Summer event season is also scam season—prime time for fraudulent ticket sellers to ply their trade. Knowing how to spot them can save you from a night of disappointment, not to mention saving you a whole lot of money.
"When you have thousands of people who are all trying to get in to see a big-name act like U2, or Beyonce, or Major League Baseball playoffs, for example, chances are you're going to have scalpers out there who are going to try to defraud consumers," said John Breyault, vice president of public policy, telecommunications, and fraud at the National Consumers League.
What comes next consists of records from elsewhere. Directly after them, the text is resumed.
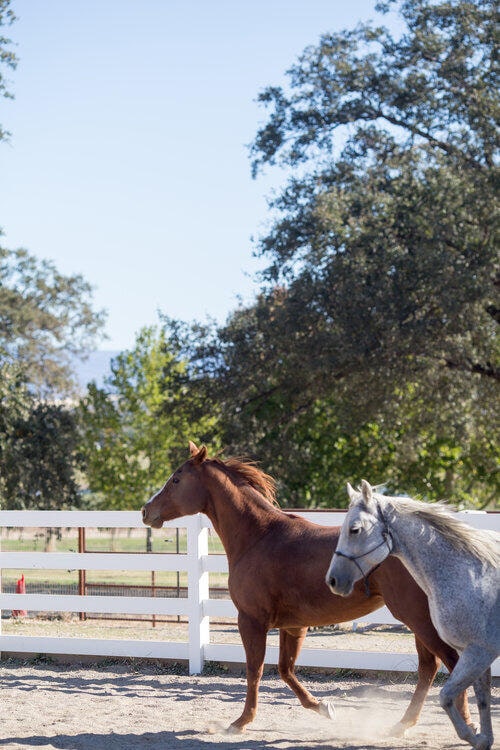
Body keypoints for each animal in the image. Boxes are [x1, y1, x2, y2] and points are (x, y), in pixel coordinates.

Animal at [141, 444, 468, 736]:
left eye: (176, 479)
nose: (146, 511)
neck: (259, 536)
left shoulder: (251, 620)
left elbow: (255, 670)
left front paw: (240, 722)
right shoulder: (294, 626)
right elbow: (286, 670)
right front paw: (325, 707)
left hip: (416, 617)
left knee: (450, 663)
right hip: (417, 619)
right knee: (429, 667)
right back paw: (402, 725)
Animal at [326, 482, 498, 750]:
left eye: (354, 529)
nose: (333, 580)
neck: (471, 575)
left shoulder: (479, 652)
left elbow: (446, 696)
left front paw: (472, 736)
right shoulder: (473, 653)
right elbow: (482, 698)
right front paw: (484, 739)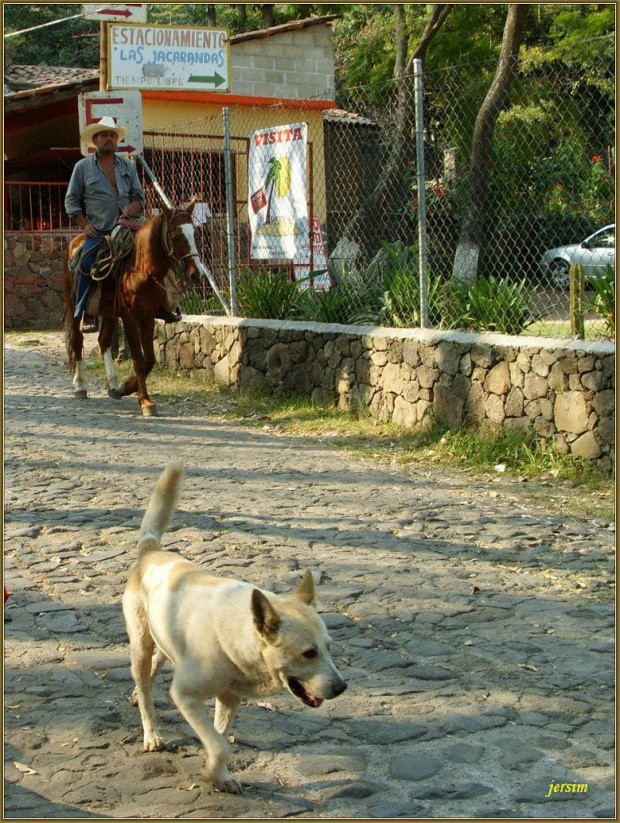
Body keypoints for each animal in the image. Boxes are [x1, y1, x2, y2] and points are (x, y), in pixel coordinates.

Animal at [65, 200, 206, 418]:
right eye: (175, 236)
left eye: (195, 234)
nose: (197, 274)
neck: (141, 270)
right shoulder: (130, 318)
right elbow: (139, 361)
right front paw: (146, 402)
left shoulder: (147, 317)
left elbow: (149, 360)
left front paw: (126, 387)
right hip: (75, 306)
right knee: (76, 340)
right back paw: (80, 386)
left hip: (110, 313)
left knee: (103, 341)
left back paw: (113, 384)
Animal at [121, 464, 344, 792]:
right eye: (308, 653)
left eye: (329, 648)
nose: (342, 688)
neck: (237, 635)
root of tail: (151, 551)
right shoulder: (185, 696)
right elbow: (220, 744)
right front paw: (212, 772)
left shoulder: (229, 698)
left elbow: (220, 736)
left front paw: (220, 775)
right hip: (140, 646)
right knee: (147, 689)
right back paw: (151, 732)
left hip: (161, 639)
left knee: (156, 666)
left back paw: (139, 693)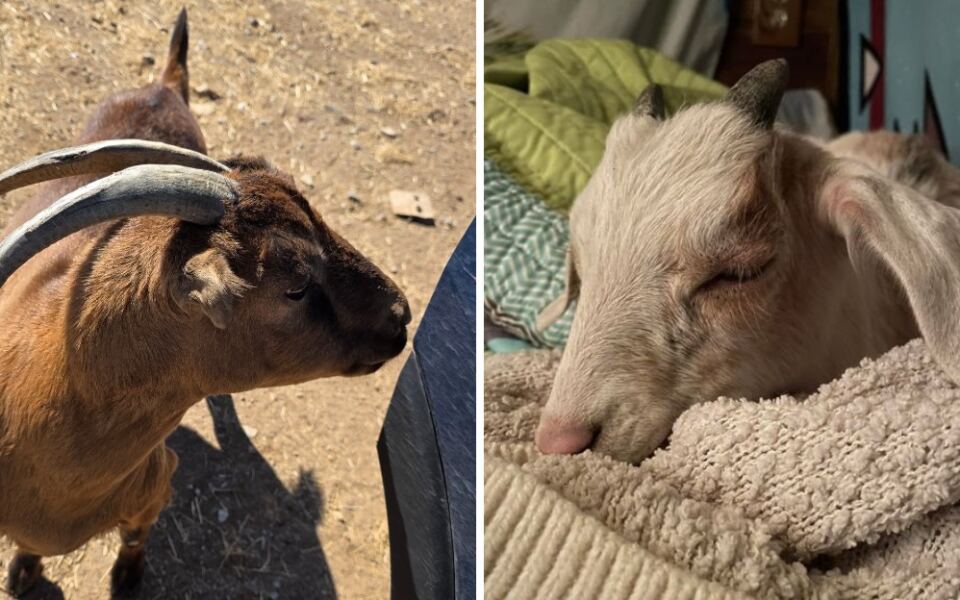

Of course, the fraudsters can strike any time of year and in any number of ways. Beth and Larry Charbonneau of Florida found that out the hard way in 2012, after they submitted the winning bid of $12,000 in a charity auction for two tickets to the Grammy Awards, complete with a star-studded weekend in Hollywood. The auction was put together by Donald Mitchell "Ski" Johnson, a jazz saxophonist, unabashed self-promoter and creator of what he calls the "Jazz for Life Foundation." Johnson is profiled on the next episode of CNBC's "American Greed."
Of course, there were no Grammy tickets, which Beth only found out after traveling all the way to Los Angeles with a friend. They also found themselves stuck with the hotel bill.
"You keep telling yourself like, 'No, this isn't really happening,'" she told "American Greed." "Maybe there was a snafu with the tickets. But then you realize no, this is a big con."
A jury eventually convicted Johnson of a single count of wire fraud in a similar scheme defrauding a Big Brothers Big Sisters organization in Montana. Authorities allege he repeated the scam across the country, bilking consumers and charities out of tens of thousands of dollars. But Johnson disputes that claim.